Dünyada felaketlere yol açan savaşlar, büyük paraların da heba olmasına neden oluyor. Türkiye gibi kaynakları daha sınırlı bir ülkede savaşların neye yol açtığı tahribatları da görmek gerek. Türk devleti savaş politikalarının sonucunda ciddi bir ekonomik sıkıntı yaşıyor. Açıklanan raporlara göre, Türk devleti 40 yılda 3 trilyon dolardan fazla parayı savaş bütçesine ayırmış.
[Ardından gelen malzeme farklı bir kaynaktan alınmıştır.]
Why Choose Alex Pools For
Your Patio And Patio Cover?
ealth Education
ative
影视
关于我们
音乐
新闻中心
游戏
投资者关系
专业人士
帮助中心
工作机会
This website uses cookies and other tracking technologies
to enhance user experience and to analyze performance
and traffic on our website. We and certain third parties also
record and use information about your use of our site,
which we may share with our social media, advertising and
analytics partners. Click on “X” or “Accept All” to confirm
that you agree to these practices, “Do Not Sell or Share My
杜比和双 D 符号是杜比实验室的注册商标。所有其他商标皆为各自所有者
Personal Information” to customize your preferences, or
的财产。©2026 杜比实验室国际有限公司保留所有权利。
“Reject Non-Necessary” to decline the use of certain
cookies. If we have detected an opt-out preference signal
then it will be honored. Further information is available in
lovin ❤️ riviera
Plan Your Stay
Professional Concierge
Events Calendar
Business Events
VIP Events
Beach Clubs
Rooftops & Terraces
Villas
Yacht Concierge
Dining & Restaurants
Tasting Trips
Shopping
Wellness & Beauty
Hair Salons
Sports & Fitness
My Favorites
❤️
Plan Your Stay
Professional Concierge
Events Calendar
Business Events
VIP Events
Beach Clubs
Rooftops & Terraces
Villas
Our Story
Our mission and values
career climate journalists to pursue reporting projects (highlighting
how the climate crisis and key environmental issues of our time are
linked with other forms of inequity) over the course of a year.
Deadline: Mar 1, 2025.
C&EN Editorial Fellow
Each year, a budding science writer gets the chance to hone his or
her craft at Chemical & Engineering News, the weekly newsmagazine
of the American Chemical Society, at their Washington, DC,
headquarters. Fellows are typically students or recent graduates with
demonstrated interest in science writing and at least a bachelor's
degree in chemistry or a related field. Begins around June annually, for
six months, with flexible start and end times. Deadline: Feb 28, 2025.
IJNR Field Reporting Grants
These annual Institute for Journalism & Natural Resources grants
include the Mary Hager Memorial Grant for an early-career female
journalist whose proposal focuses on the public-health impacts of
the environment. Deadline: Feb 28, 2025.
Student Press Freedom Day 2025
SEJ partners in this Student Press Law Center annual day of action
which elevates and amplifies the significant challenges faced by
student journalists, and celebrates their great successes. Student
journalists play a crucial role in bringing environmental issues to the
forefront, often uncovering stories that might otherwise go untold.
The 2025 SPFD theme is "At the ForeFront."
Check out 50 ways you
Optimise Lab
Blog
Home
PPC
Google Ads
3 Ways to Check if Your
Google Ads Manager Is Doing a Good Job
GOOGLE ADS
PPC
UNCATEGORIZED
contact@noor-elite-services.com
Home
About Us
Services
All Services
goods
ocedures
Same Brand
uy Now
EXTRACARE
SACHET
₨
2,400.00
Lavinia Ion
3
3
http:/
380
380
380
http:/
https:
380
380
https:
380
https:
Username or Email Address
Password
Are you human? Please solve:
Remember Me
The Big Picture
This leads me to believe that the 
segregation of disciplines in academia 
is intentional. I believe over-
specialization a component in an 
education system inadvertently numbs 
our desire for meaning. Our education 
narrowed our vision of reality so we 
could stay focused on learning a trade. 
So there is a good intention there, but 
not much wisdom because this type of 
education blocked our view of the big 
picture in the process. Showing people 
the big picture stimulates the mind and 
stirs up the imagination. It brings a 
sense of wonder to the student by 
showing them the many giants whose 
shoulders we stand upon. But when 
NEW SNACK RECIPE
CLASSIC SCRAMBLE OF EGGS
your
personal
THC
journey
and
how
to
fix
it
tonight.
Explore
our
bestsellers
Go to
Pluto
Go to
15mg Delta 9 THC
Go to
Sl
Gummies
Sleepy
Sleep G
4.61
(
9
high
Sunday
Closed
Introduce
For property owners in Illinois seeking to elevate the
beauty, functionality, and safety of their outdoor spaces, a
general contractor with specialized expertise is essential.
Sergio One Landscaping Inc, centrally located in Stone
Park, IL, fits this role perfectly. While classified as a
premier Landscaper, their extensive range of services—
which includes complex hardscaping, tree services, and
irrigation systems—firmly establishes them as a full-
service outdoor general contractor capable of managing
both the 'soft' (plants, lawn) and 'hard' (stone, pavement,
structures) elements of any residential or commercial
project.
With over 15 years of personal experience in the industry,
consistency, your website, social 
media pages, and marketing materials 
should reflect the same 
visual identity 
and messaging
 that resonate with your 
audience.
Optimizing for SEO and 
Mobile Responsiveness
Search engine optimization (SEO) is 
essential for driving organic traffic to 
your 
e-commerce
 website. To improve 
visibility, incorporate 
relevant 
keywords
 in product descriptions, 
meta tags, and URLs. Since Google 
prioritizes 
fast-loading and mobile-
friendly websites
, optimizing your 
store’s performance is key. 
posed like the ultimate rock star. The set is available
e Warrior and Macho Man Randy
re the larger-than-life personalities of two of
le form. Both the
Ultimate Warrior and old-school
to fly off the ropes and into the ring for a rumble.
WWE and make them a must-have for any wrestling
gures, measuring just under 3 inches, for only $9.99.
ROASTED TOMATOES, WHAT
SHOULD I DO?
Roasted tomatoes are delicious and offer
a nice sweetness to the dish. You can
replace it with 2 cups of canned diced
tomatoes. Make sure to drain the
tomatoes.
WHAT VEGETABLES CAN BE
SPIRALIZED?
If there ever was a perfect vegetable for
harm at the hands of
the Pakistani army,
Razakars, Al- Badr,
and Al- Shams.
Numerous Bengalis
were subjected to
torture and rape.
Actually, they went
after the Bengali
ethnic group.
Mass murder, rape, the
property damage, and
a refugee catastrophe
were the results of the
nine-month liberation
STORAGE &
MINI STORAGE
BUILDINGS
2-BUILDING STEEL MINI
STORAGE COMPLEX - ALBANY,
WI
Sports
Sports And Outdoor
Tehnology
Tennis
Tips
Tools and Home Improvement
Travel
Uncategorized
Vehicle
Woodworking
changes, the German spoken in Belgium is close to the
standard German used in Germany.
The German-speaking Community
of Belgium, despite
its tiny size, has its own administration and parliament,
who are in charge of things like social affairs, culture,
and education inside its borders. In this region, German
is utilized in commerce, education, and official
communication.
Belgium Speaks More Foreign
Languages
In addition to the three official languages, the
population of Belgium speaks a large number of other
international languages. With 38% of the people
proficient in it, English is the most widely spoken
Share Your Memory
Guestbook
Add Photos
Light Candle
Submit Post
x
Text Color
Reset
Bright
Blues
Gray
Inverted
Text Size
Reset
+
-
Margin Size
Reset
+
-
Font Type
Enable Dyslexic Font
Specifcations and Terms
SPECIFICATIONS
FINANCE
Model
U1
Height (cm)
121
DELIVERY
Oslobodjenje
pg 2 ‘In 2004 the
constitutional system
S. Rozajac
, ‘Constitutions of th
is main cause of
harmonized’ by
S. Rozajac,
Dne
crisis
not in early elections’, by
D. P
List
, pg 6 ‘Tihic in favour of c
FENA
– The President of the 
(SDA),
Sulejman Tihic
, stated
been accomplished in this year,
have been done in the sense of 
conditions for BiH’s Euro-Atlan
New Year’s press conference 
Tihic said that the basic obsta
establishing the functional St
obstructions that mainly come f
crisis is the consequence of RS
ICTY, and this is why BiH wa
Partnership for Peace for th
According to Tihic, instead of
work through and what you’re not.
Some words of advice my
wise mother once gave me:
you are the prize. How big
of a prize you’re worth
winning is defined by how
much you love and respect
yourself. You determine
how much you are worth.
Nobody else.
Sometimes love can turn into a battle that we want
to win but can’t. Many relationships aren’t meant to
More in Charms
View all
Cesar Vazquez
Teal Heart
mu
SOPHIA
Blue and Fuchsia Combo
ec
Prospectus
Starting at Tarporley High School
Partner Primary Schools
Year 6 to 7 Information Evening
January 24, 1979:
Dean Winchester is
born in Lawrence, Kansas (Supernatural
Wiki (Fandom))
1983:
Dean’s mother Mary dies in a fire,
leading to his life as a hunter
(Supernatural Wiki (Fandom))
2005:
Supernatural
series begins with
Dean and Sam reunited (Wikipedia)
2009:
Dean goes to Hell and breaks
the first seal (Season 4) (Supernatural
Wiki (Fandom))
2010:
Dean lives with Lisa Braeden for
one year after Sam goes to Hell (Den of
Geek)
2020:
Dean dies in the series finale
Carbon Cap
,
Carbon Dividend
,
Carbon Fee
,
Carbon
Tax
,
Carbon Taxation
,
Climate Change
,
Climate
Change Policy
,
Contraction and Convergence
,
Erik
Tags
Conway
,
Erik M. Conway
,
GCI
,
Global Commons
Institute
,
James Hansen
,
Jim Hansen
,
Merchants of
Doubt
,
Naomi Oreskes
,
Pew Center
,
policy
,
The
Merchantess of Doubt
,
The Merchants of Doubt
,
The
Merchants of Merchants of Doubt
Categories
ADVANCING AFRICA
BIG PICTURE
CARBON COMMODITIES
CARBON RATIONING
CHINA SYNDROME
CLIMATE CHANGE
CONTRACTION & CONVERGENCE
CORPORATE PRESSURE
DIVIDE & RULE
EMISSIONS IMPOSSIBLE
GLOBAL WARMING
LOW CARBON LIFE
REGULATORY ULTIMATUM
Araştırmacı -Yazar İzzet Akyol tarafından Merkezi Londra’da bulunan Democratic Progress Institute (DPI) için hazırlanan raporda, Türkiye’nin Kürt sorununun çözümünde güvenlikçi politikaları tercih etmesi nedeniyle, son 40 yılda, 3 trilyon dolar kaybettiği ifade edildi. Akyol raporda, Kürt sorununu çözememesi halinde Türkiye’nin, bedel ödemeye devam edeceği uyarısını yaptı.

40 YILLIK SAVAŞ POLİTİKASI

Dünyadaki çatışmaların çözüme kavuşturulması için çalışmalar yürütmek amacıyla kurulan Democratic Progress Institute’nin (DPI) çalışma alanlarında Kürt sorunu da var. DPI, Kürt sorununun Türkiye’ye maliyetini belirlemek amacıyla bir rapor hazırladı. Araştırmacı-Yazar İzzet Akyol tarafından hazırlanan “Düşük yoğunluklu 40 yıllık savaşın Türkiye’ye ekonomik maliyeti” başlıklı rapor, Tür devleti ve dünyadaki birçok kaynak incelenerek hazırlandı.

SORUN ŞİDDET SORUNU DEĞİL

Akyol raporda, Türk devletinin Kürt sorununu “şiddet ve terör sorunu” olarak görmesini eleştirdi. Akyol “Devletin Kürt sorununun dibindeki siyasi faktörü atlaması ve PKK’yi salt bir şiddet-terör örgütü olarak tanımlayıp, beslendiği sosyal-siyasal zemini görmezden gelerek PKK ile mücadelesini askeri yöntemlerle kazanabileceğini zannetmesinin, sonuç olarak Kürtler arasındaki PKK sempatisinin ve desteğinin tedrici şekilde artmasına yol açtığını söylemek yanlış olmayacaktır” dedi.

SAVAŞA 40 YILDA 3 TRİLYON DOLAR GİTTİ

Raporda yer alan bilgilere göre, 2007 yılında TBMM başkanı Köksal Toptan, silahlı çatışmaların Türk devletine maliyetini 250 milyar dolar, Hükümet Sözcüsü Cemil Çiçek, 2008’de 300 milyar doların üzeri, Bakan Faruk Çelik de Eylül 2011’de 400 milyar dolar olarak ifade etmişti. Dönemin Başbakanı Erdoğan’ın 2013’te, Çözüm Süreci’yle ilgili açıklamaları kapsamında, 300 milyar dolar maliyet rakamını telaffuz ettiği de raporda yer aldı. Ancak açıklanan raporda 40 yıla yakın sürede savaş politikasına ayrılan para Türk devletine 3 trilyon dolara mal olduğu belirtildi.

Raporda, 3 trilyon dolar rakamını şöyle bulunduğuna yer verildi: ‘REDK (Reel Efektif Döviz Kuru) düzeltmesi yapılmış şekilde, 1985-2020 milli gelirler toplamı 15 trilyon 078 milyar 811 milyon dolar olmaktadır. Çatışmaların yuttuğu kaynaklar, ekonomi havuzuna katılarak büyüme hesabı yapıldığında, alternatif çatışmasızlık senaryosuna göre Türkiye’nin (reel kur düzeltmesiyle), 18 trilyon 709 milyar 174 milyon USD küsur toplam milli gelir üretebileceği anlaşılmaktadır. Aradaki fark, küsuratıyla 3 trilyon 630 milyar dolar tutmaktadır. Reel kur düzeltmesiyle ‘sentetik senaryo’da Türkiye’nin toplamda, yüzde 22,52 oranında daha büyük bir ekonomi olabileceği anlaşılmaktadır.